Now to the facts. Remote working is not just ‘a thing’. It has become ‘the thing’. It has moved from being a secondary option an employer may extend to staff, to become primary offer employees want on the table. Another fact is that not every job role can be done remotely. Irrespective of skill or competence, there are job roles that will require you to be on-site every day of the week. One more fact that some employers are having to deal with is that productivity may be drastically affected if you don’t have a structure for remote work.

Given the way the coronavirus pandemic came upon us last year, it is understandable that a lot of employers did not have time to set up and finetune a structure for remote working before they were forced into it. Even when the lockdown was lifted in some places, some companies were not willing to expose their staff to all the risks of commuting to work daily, and still allowed people to work from home for as long as it was possible.

For many companies, remote working first came as a government order. Some however anticipated it and had started putting some structures in place ahead of the lockdown.

Back to the issue of transparency and productivity. How do you determine if your staff is still in bed by 11 am? How do you know that your employee is not seeing a movie on his Tv set at the time he is supposed to be working on your mission-critical project? How can you be sure your sales manager is not making that follow-up call to the client, in the bathroom and still in his bathrobe? How can you tell that your manager is not busy with some extra-work affairs at the expense of his defined roles?

As far as remote working is concerned, there will be a lot you don’t know and cannot confirm – probably much more than you know at any point in time. This explains why some employers are still uncomfortable with the idea.

One technology some employers used in checking their staff was a clocking innovation. I would not want to mention specific names here, but there is some technology that staffs use to clock in when they are about to resume work, clock out for a break, and at the close of work. With such technology, they could have a rough idea of how many hours staff was devoted to work. However, such technology has its shortcomings. While it tells you staff has clocked in for work, there is still no way to determine if the person clocked in and went back to sleep or actually resumed work.

Now, what you could do is combine this with any of the task manager technologies. While clocking in, staffs also have to enter projects they are working on, what stage they are on, how many hours it would take to get past that stage, etc. At the end of the day, they also use the task manager to check the items that have been completed, and the tasks which will spill over to the next day.

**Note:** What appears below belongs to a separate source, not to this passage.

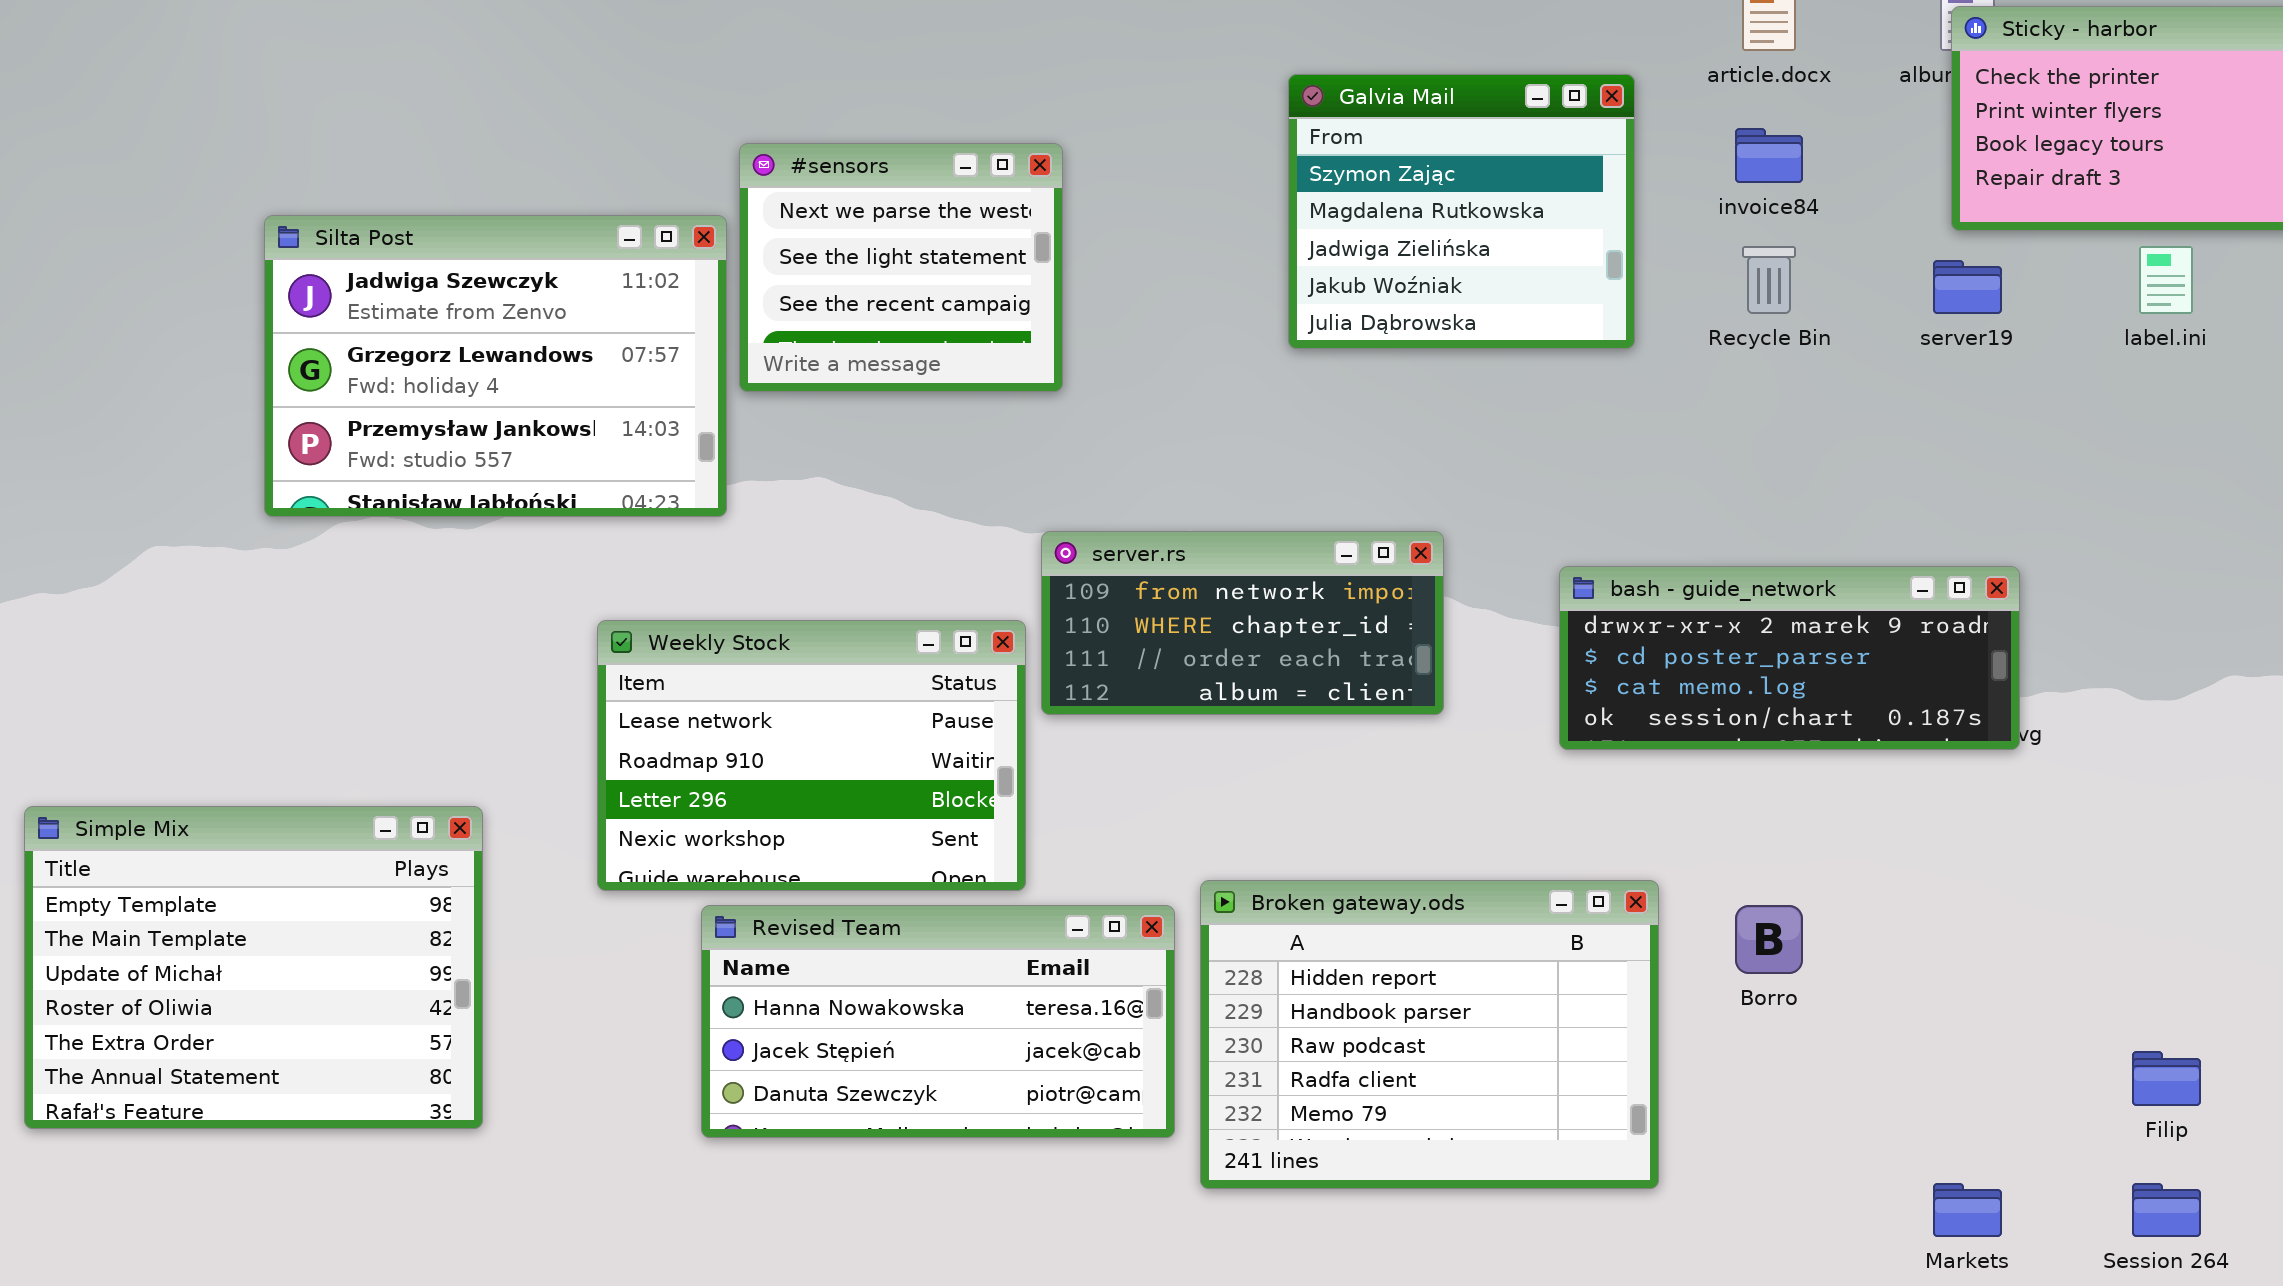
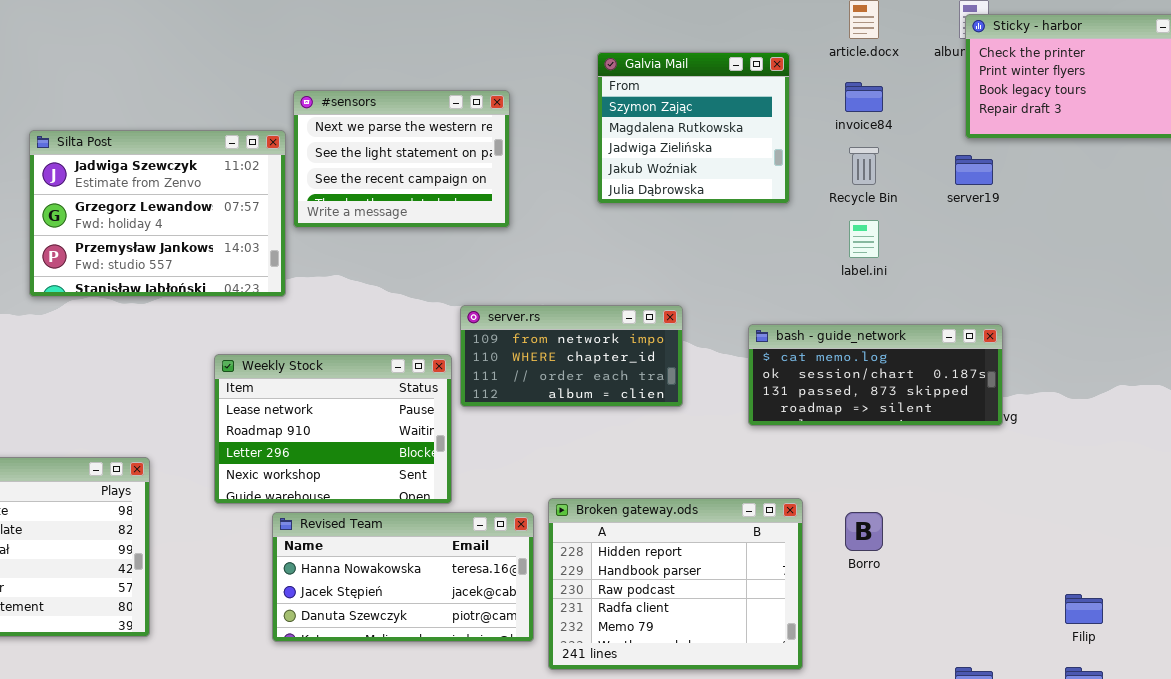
#sensors: [739,143,1063,392] -> [293,90,510,228], resized
label.ini: [2139,246,2193,314] -> [849,220,879,258], moved
bash - guide_network: [1559,566,2020,750] -> [748,324,1003,426], scrolled down 2 rows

With this combination, the HR manager should be able to summarise a staff’s productivity for the week, the tasks that have dragged on for too long, the tasks that have been completed, etc. If a staff keeps entering the same task the entire week, even though the task should have been completed in 8 hours, the HR personnel can then call him for a chat and decipher what should be the next steps. This works excellently even for on-site working and helps avoid situations where staffs simply sit around all day doing the barest minimum needed to keep their job. Obviously, if a person has spent the entire day on a 2-hour task, he would have questions to answer.

The fact is that if you run a business, you will have to consider the remote working option sooner or later, especially for the high-skilled staff.